For those of us with short memories, it can be difficult to understand the militant absolutism of the National Rifle Association. How did the group get so powerful? Why does it refuse to compromise, even when compromise seems inescapable? Has it always expressed contempt for the federal government?
In an illuminating and timely look back at the NRA, reporters Joel Achenbach, Scott Higham, and Sari Horwitz of The Washington Post answer these questions and more. With President Obama, Gov. Andrew Cuomo of New York, Mayor Michael Bloomberg of New York City, and others pushing for new gun-control legislation, it's useful to know more about the NRA, to get a sense of how it might respond to this new legislative push.

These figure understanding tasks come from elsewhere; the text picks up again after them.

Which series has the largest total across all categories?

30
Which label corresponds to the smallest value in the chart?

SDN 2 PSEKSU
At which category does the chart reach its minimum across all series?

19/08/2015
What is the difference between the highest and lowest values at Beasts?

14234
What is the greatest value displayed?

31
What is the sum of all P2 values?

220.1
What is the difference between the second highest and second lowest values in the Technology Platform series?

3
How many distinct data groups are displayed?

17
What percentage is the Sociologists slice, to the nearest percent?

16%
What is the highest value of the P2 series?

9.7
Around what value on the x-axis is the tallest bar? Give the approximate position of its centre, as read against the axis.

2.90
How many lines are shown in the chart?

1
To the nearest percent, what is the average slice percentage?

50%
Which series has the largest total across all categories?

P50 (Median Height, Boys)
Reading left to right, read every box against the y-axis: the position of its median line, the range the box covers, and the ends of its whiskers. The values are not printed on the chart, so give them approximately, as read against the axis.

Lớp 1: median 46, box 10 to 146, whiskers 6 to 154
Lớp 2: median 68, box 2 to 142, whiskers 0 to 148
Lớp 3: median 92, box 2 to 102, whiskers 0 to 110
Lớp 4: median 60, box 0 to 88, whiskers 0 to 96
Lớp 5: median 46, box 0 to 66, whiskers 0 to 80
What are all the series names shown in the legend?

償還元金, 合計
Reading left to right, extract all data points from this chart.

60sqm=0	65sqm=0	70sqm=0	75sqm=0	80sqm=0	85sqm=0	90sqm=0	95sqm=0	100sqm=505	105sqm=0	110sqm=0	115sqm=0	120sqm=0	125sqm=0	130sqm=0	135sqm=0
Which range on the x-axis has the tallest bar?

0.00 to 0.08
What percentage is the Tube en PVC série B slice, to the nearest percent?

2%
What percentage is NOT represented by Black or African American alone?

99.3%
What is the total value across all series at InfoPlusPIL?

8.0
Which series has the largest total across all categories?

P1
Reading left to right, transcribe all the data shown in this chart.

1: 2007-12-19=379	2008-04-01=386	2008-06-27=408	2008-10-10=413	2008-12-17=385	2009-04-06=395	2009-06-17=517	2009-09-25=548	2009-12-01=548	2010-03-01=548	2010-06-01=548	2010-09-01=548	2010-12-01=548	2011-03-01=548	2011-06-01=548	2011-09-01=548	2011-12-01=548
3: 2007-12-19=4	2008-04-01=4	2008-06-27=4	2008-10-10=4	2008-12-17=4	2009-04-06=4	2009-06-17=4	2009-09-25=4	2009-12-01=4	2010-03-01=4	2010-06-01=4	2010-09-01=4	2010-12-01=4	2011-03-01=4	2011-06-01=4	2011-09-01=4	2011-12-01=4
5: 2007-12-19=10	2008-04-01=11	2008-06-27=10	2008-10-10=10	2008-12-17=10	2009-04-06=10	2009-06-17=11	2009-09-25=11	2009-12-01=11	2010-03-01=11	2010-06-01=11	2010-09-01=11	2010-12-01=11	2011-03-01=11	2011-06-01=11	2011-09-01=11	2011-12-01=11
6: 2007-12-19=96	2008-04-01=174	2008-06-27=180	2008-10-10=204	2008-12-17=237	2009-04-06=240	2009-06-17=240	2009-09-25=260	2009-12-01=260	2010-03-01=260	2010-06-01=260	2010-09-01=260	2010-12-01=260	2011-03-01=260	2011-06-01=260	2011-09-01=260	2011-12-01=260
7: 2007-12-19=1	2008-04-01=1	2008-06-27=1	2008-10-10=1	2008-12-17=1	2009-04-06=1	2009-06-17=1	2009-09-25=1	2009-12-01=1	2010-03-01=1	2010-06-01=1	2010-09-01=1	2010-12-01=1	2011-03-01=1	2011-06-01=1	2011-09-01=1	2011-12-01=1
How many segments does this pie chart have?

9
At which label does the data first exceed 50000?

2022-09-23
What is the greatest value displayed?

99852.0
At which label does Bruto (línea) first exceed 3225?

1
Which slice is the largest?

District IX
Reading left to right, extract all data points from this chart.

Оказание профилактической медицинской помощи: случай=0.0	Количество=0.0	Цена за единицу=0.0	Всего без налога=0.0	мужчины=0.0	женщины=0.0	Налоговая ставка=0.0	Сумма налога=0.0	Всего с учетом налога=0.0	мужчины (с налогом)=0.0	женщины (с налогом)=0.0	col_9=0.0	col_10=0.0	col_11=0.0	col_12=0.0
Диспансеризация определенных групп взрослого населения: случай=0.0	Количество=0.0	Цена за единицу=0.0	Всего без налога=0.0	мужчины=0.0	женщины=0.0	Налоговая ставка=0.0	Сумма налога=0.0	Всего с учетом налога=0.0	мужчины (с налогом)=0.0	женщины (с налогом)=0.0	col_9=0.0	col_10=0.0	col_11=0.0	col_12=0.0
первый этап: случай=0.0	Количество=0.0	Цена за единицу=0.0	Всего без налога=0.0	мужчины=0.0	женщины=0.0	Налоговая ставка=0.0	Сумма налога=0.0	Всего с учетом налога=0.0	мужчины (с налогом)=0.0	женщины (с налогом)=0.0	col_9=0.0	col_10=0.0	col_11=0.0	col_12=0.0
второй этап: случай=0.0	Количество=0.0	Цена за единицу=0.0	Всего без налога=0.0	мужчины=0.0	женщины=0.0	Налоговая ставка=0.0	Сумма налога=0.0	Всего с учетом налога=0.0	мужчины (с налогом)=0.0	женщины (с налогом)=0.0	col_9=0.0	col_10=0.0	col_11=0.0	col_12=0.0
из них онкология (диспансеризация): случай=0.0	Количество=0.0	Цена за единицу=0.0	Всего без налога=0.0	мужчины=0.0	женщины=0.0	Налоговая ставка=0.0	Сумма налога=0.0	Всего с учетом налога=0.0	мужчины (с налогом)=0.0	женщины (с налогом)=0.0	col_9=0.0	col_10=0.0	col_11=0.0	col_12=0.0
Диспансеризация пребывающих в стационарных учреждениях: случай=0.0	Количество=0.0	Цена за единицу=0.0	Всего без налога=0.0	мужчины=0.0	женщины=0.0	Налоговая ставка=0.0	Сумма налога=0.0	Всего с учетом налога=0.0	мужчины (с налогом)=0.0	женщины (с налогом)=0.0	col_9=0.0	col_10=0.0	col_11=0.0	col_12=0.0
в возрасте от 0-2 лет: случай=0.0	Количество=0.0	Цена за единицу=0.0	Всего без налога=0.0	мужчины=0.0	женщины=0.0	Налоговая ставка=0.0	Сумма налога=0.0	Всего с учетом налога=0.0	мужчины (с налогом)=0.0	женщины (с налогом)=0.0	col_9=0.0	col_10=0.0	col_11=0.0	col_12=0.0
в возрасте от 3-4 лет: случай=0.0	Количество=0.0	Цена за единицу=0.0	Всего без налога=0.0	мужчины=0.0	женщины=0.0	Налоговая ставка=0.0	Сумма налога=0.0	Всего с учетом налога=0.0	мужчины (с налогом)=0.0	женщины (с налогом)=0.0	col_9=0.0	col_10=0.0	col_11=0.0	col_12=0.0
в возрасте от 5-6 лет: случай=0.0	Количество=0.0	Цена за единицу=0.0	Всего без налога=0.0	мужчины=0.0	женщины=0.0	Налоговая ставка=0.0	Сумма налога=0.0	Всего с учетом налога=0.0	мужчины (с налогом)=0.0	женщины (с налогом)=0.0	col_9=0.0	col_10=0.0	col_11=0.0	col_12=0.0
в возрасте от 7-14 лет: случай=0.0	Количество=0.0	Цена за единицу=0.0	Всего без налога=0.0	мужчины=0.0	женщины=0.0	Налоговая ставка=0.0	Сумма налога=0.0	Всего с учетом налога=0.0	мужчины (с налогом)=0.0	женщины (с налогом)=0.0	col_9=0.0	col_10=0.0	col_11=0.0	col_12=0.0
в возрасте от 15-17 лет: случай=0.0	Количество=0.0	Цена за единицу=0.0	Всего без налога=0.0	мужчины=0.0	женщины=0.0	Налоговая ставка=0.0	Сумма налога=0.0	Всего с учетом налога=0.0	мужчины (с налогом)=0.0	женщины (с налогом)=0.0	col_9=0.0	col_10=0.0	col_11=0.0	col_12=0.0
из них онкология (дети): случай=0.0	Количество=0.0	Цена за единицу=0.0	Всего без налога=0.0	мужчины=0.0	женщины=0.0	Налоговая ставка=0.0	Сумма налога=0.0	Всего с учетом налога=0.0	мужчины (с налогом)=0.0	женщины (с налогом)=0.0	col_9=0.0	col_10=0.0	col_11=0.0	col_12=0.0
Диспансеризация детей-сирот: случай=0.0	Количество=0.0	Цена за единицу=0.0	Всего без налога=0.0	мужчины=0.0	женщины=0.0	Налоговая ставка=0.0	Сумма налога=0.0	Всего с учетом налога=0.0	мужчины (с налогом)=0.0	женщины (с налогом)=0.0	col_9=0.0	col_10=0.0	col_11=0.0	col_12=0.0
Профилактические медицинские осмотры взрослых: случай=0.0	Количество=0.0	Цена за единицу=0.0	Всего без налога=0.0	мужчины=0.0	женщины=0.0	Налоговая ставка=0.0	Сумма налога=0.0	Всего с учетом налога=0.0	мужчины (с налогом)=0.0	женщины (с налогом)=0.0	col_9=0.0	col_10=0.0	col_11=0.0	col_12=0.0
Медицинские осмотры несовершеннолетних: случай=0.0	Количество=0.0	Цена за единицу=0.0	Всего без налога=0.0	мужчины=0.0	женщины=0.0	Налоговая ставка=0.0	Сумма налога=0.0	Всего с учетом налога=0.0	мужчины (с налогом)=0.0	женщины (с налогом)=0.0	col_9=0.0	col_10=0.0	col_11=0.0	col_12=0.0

Achenbach and company begin with what's known among gun advocates as the Revolt at Cincinnati on May 21, 1977. That was the night "a rump group of gun-rights radicals took over the annual meeting of the National Rifle Association," the reporters write. Until then, the NRA had been focused on "hunting, conservation, and marksmanship," keeping busy with such projects as teaching Boy Scouts to shoot and encouraging outdoor recreation. But the leader of the revolt, one Clifford Neal Knox, had an entirely different agenda:
He wanted to roll back gun laws, even the ones that restricted the sale of machine guns. He believed that gun-control laws threatened basic American freedoms, that there were malign forces that sought nothing less than total disarmament. There would come a point when Knox would suggest that the assassinations of the 1960s and other horrors might have been part of a gun-control plot: “Is it possible that some of those incidents could have been created for the purpose of disarming the people of the free world? With drugs and evil intent, it’s possible. Rampant paranoia on my part? Maybe. But there have been far too many coincidences to ignore” (Shotgun News, 1994).
Achenbach, Higham, and Horwitz report that the NRA has 781 employees, 125,000 volunteers, and that its annual revenue tops $200 million.
Their story does a lot to explain why the NRA believes and behaves as it does, a valuable contribution at a time when so much of the coverage is focused on arguments between pro- and anti-gun forces. I recommend it.